(Records for the task)

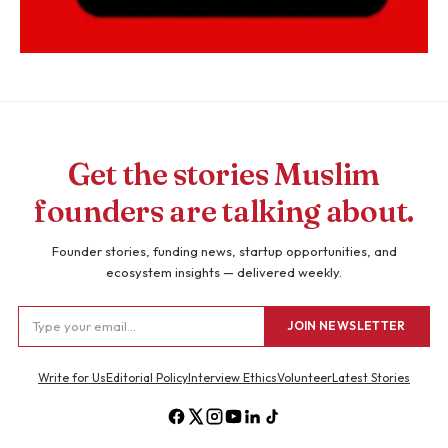
Get the stories Muslim
founders are talking about.
Founder stories, funding news, startup opportunities, and
ecosystem insights — delivered weekly.
JOIN NEWSLETTER
Write for Us
Editorial Policy
Interview Ethics
Volunteer
Latest Stories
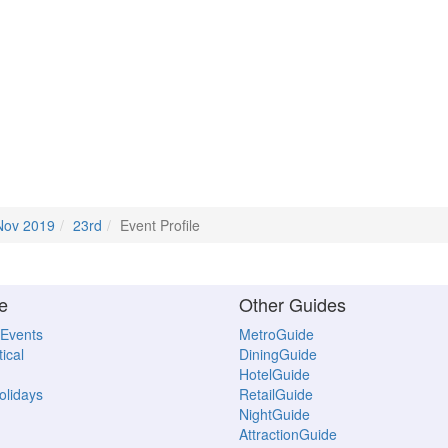
Nov 2019
23rd
Event Profile
e
Other Guides
 Events
MetroGuide
ical
DiningGuide
HotelGuide
Holidays
RetailGuide
NightGuide
AttractionGuide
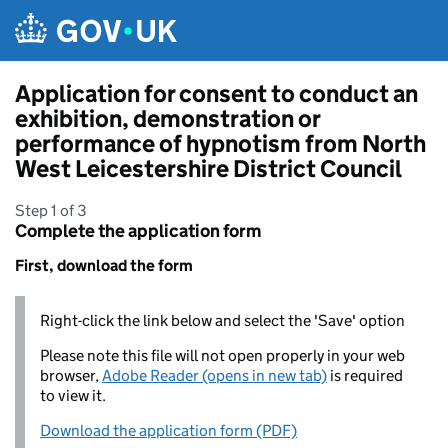
Skip to main content
Application for consent to conduct an
exhibition, demonstration or
performance of hypnotism from North
West Leicestershire District Council
Step 1 of 3
Complete the application form
First, download the form
Right-click the link below and select the 'Save' option
Please note this file will not open properly in your web
browser,
Adobe Reader (opens in new tab)
is required
to view it.
Download the application form (PDF)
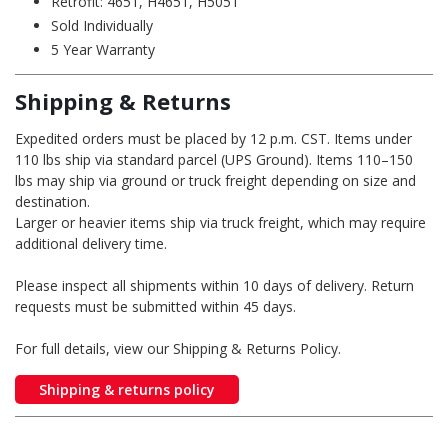
Retrofit: 4651, H4651, H5051
Sold Individually
5 Year Warranty
Shipping & Returns
Expedited orders must be placed by 12 p.m. CST. Items under
110 lbs ship via standard parcel (UPS Ground). Items 110–150
lbs may ship via ground or truck freight depending on size and
destination.
Larger or heavier items ship via truck freight, which may require
additional delivery time.
Please inspect all shipments within 10 days of delivery. Return
requests must be submitted within 45 days.
For full details, view our Shipping & Returns Policy.
Shipping & returns policy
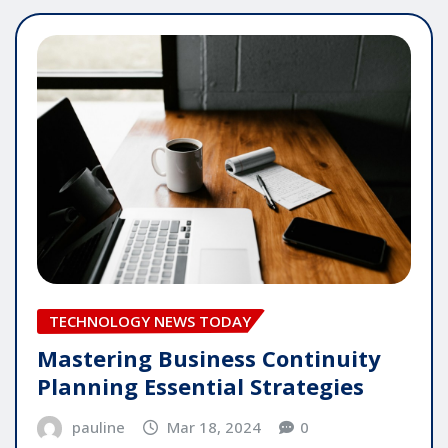
TECHNOLOGY NEWS TODAY
Mastering Business Continuity
Planning Essential Strategies
pauline
Mar 18, 2024
0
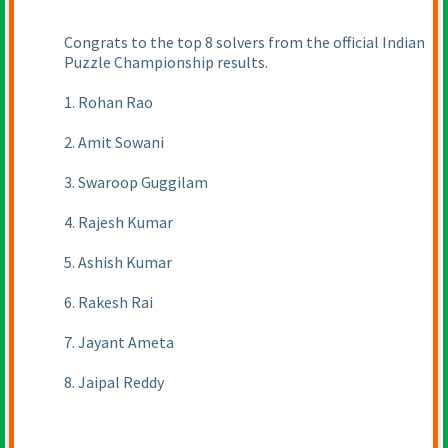
Congrats to the top 8 solvers from the official Indian
Puzzle Championship results.
1. Rohan Rao
2. Amit Sowani
3. Swaroop Guggilam
4. Rajesh Kumar
5. Ashish Kumar
6. Rakesh Rai
7. Jayant Ameta
8. Jaipal Reddy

(End Records for the task)

▶ _To-do item_: Above are some records; quote exactly and only the lines that begin at the line containing "exhibition, demonstration or" and stop after the line containing "5 Year Warranty", leaving out the pictures.

▶ _Result for this task_:
exhibition, demonstration or
performance of hypnotism from North
West Leicestershire District Council
Step 1 of 3
Complete the application form
First, download the form
Right-click the link below and select the 'Save' option
Please note this file will not open properly in your web
browser,
Adobe Reader (opens in new tab)
is required
to view it.
Download the application form (PDF)
Retrofit: 4651, H4651, H5051
Sold Individually
5 Year Warranty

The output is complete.